12 abril 2019

crimes que não existem

Eu acabo de ser condenado no Tribunal da Relação do Porto (cf. aqui) por crimes que não existem na maior parte dos países democráticos que subscreveram a Convenção Europeia dos Direitos do Homem (CEDH).

Trata-se dos chamados crimes contra a honra (difamação, ofensa a pessoa colectiva, injúria, calúnia).

Ao longo dos últimos anos, o Conselho da Europa - que administra a CEDH e do qual faz parte o TEDH - tem vindo a insistir junto dos países membros - Portugal é um deles -,  para descriminalizarem as ofensas à honra. E ainda recentemente fez mais um apelo (cf. aqui).

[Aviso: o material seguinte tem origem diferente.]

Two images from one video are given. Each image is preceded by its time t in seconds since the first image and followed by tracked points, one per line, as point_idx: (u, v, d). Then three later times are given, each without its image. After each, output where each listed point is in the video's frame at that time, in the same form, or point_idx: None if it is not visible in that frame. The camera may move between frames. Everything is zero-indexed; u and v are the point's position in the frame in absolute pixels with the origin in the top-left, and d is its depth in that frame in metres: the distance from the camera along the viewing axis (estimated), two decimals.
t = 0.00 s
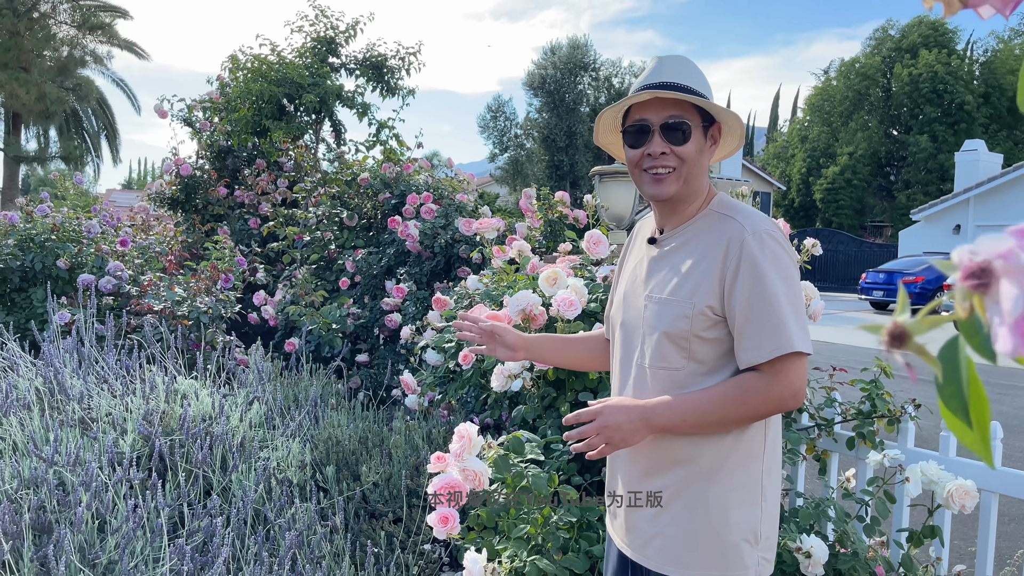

A razão é que nos países como mais frágil tradição democrática (como são notoriamente países como, por exemplo,  Portugal ou a Rússia) os crimes contra a honra são utilizados pelo poder político para limitar a liberdade de expressão e calar a oposição.

Por outras palavras, os crimes contra a honra são o veículo por excelência dos chamados processos políticos, aqueles em que o sistema de justiça é instrumentalizado para fazer política  .

As coisas correm tipicamente assim. Um jornalista ou um comentador afirma que existem suspeitas de corrupção no gabinete do político X. O político apresenta uma queixa-crime por difamação. O jornalista ou comentador acaba, por vezes, condenado porque os tribunais nacionais violam a jurisprudência do TEDH.

Resultado: nunca mais ninguém no país levanta suspeitas de corrupção sobre os políticos. E a corrupção no país vai reinar à vontade. Quem diz corrupção diz qualquer outro comportamento impróprio por parte dos políticos (v.g., situações de conflito de interesses).

A Rússia e a Turquia, pela sua dimensão e a sua frágil tradição democrática, são os países onde mais frequentemente a criminalização da honra é utilizada para calar os opositores políticos. Mas ajustando pela população, Portugal não lhes fica atrás. É o país mais vezes condenado pelo TEDH por violações do direito à liberdade de expressão (isto é, os tribunais portugueses condenam um cidadão por algum crime contra a honra e depois o TEDH condena o Estado português por o ter feito).